Things Break at Scale

Computers are terribly reliable, in general. Today’s computer systems execute millions, even trillions, of instructions each second, with an error rate that is inconceivable in other technologies. Yet, if you have hundreds of thousands of machines, you do need to take care of failures.

In the early days of Google growth I read an article about their error numbers (a Google cluster has several thousands of machines):

In each cluster’s first year, it’s typical that 1,000 individual machine failures will occur; thousands of hard drive failures will occur; one power distribution unit will fail, bringing down 500 to 1,000 machines for about 6 hours; 20 racks will fail, each time causing 40 to 80 machines to vanish from the network; 5 racks will “go wonky,” with half their network packets missing in action; and the cluster will have to be rewired once, affecting 5 percent of the machines at any given moment over a 2-day span, Dean said. And there’s about a 50 percent chance that the cluster will overheat, taking down most of the servers in less than 5 minutes and taking 1 to 2 days to recover.

A 2024 report puts storage drive failure rates at about 1.35% per year. With thousands of drives, failure is not an option, but a certainty.

These look like interesting considerations for both hardware and software planners.

Adrian Cockcroft, while he was CTO of Netflix around 2010, summed it up as:

Size breaks hardware

No matter how good your hardware is, if it becomes big enough, it breaks. In his view you therefore need to solve reliability problems in software, not in building better hardware.

As Google say:

“Our view is it’s better to have twice as much hardware that’s not as reliable than half as much that’s more reliable,” Dean said. “You have to provide reliability on a software level. If you’re running 10,000 machines, something is going to die every day.”

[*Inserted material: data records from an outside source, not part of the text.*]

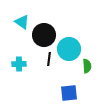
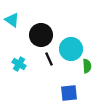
cyan triangle: moved 10 px left, 2 px up
black circle: moved 3 px left
cyan circle: moved 2 px right
black line: rotated 32 degrees counterclockwise
cyan cross: rotated 32 degrees clockwise
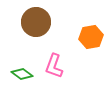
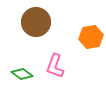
pink L-shape: moved 1 px right
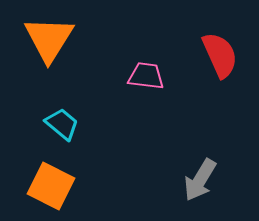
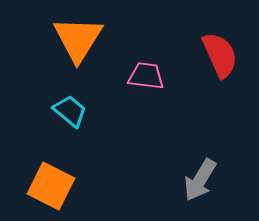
orange triangle: moved 29 px right
cyan trapezoid: moved 8 px right, 13 px up
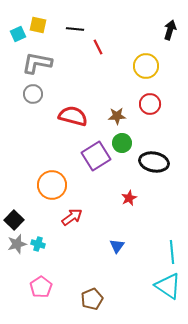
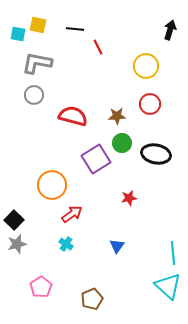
cyan square: rotated 35 degrees clockwise
gray circle: moved 1 px right, 1 px down
purple square: moved 3 px down
black ellipse: moved 2 px right, 8 px up
red star: rotated 14 degrees clockwise
red arrow: moved 3 px up
cyan cross: moved 28 px right; rotated 16 degrees clockwise
cyan line: moved 1 px right, 1 px down
cyan triangle: rotated 8 degrees clockwise
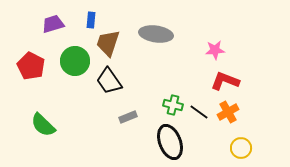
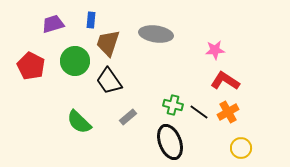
red L-shape: rotated 12 degrees clockwise
gray rectangle: rotated 18 degrees counterclockwise
green semicircle: moved 36 px right, 3 px up
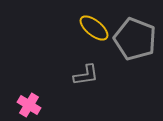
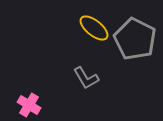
gray pentagon: rotated 6 degrees clockwise
gray L-shape: moved 3 px down; rotated 68 degrees clockwise
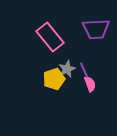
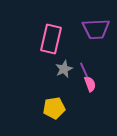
pink rectangle: moved 1 px right, 2 px down; rotated 52 degrees clockwise
gray star: moved 3 px left
yellow pentagon: moved 29 px down; rotated 10 degrees clockwise
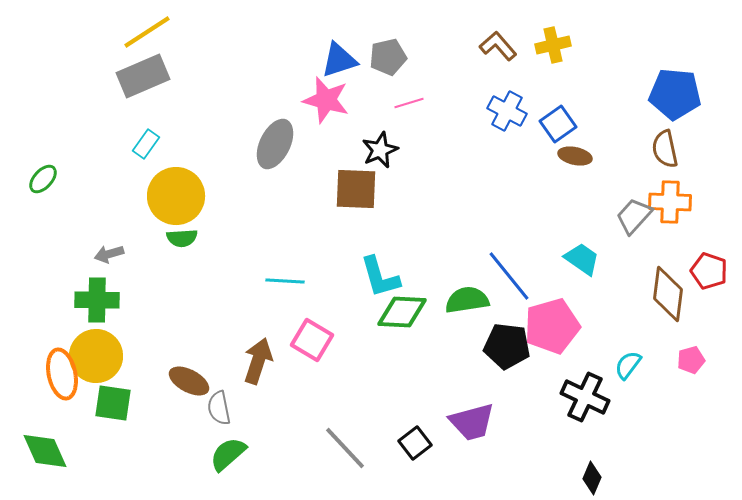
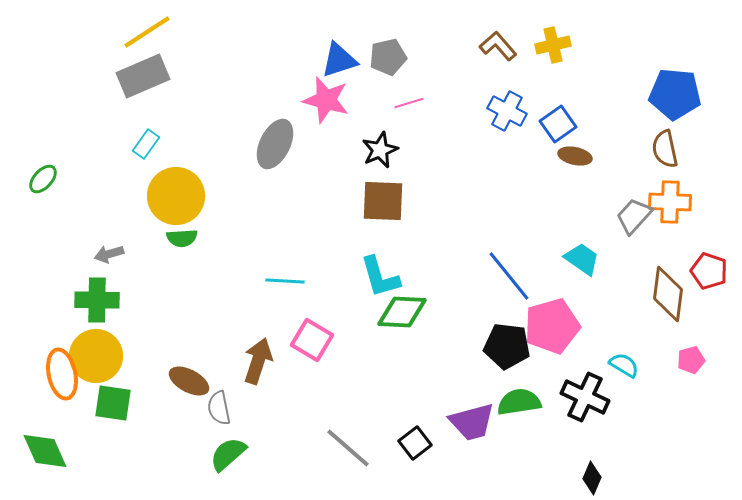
brown square at (356, 189): moved 27 px right, 12 px down
green semicircle at (467, 300): moved 52 px right, 102 px down
cyan semicircle at (628, 365): moved 4 px left; rotated 84 degrees clockwise
gray line at (345, 448): moved 3 px right; rotated 6 degrees counterclockwise
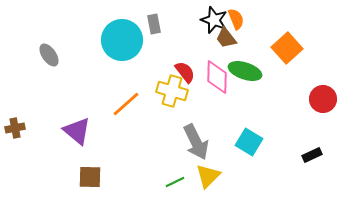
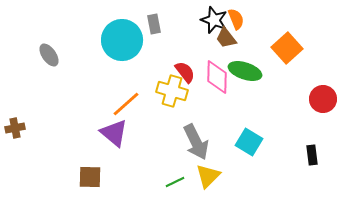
purple triangle: moved 37 px right, 2 px down
black rectangle: rotated 72 degrees counterclockwise
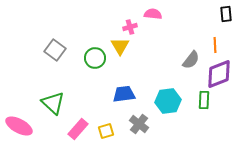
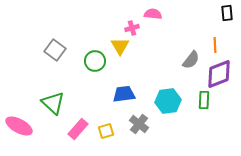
black rectangle: moved 1 px right, 1 px up
pink cross: moved 2 px right, 1 px down
green circle: moved 3 px down
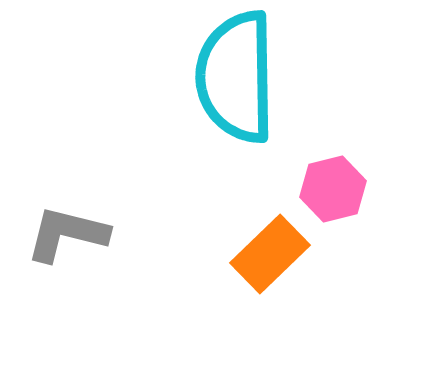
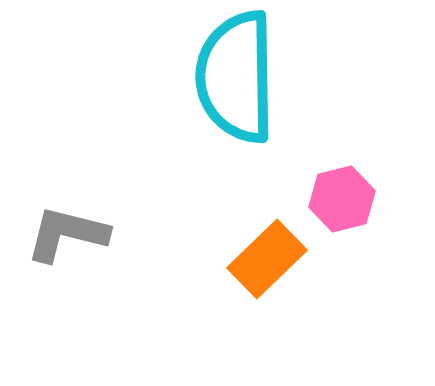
pink hexagon: moved 9 px right, 10 px down
orange rectangle: moved 3 px left, 5 px down
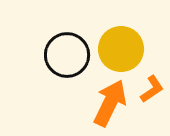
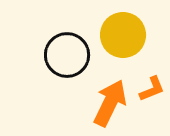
yellow circle: moved 2 px right, 14 px up
orange L-shape: rotated 12 degrees clockwise
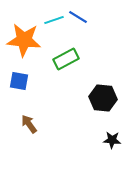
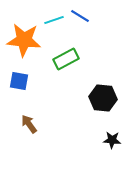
blue line: moved 2 px right, 1 px up
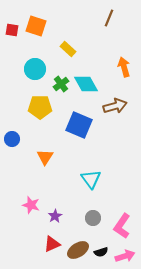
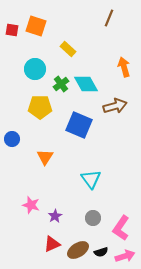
pink L-shape: moved 1 px left, 2 px down
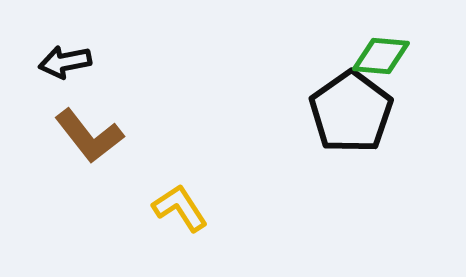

The business case for this is that you will have to invest in software for reliability. Once you have done that, the hardware reliability no longer matter, within certain bounds, and you are financially better off with cheaper hardware.

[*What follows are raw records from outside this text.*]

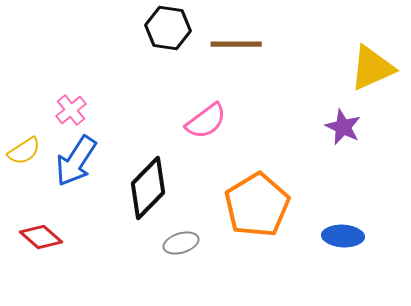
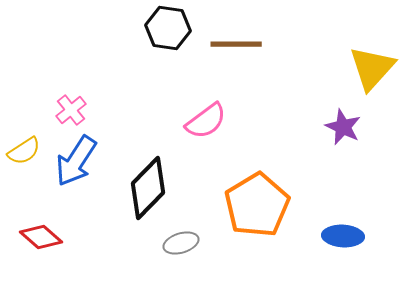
yellow triangle: rotated 24 degrees counterclockwise
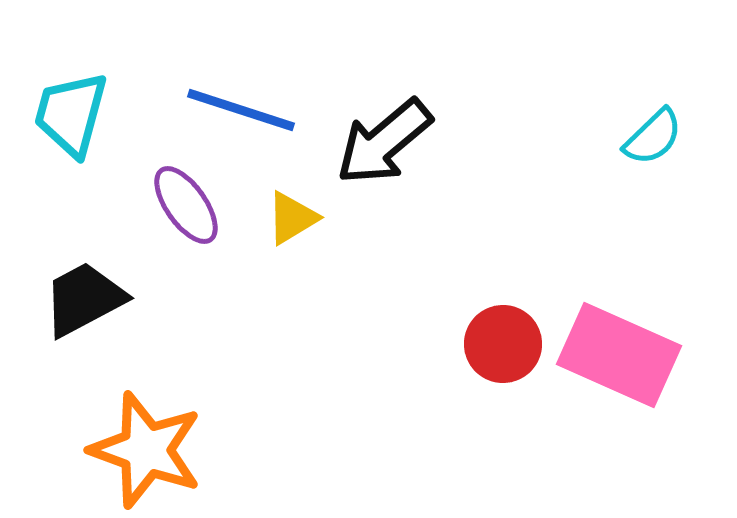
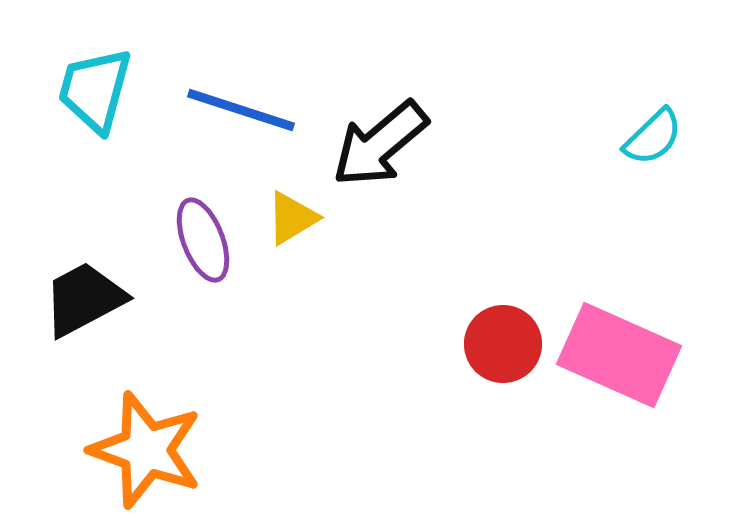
cyan trapezoid: moved 24 px right, 24 px up
black arrow: moved 4 px left, 2 px down
purple ellipse: moved 17 px right, 35 px down; rotated 14 degrees clockwise
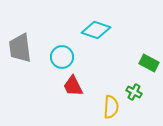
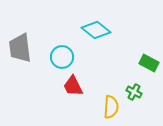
cyan diamond: rotated 20 degrees clockwise
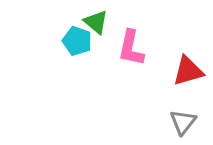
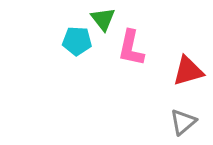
green triangle: moved 7 px right, 3 px up; rotated 12 degrees clockwise
cyan pentagon: rotated 16 degrees counterclockwise
gray triangle: rotated 12 degrees clockwise
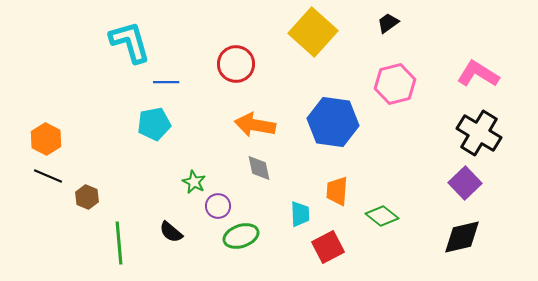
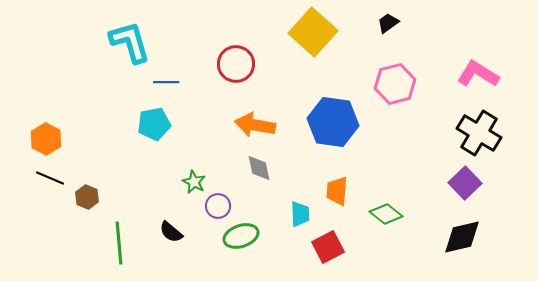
black line: moved 2 px right, 2 px down
green diamond: moved 4 px right, 2 px up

The next thread of thought then becomes on which software level you can best provide that reliability. At Google a core technology for that was Map/Reduce, which is a ‘middleware’ software layer on which resilient applications can be build. We’ll cover that in another unit.

Finally, scale does not only break hardware, but also organizations. For example, a task that takes half a day every week can be done by a single person. When the volume increases tenfold, this becomes a fulltime job. When the volume increases a hundredfold, you need a small department to do it, and with that comes a whole range of coordination and management tasks. That introduces a lot of communication overhead. Without being compensated with economies of scale, this can make the task too expensive to do.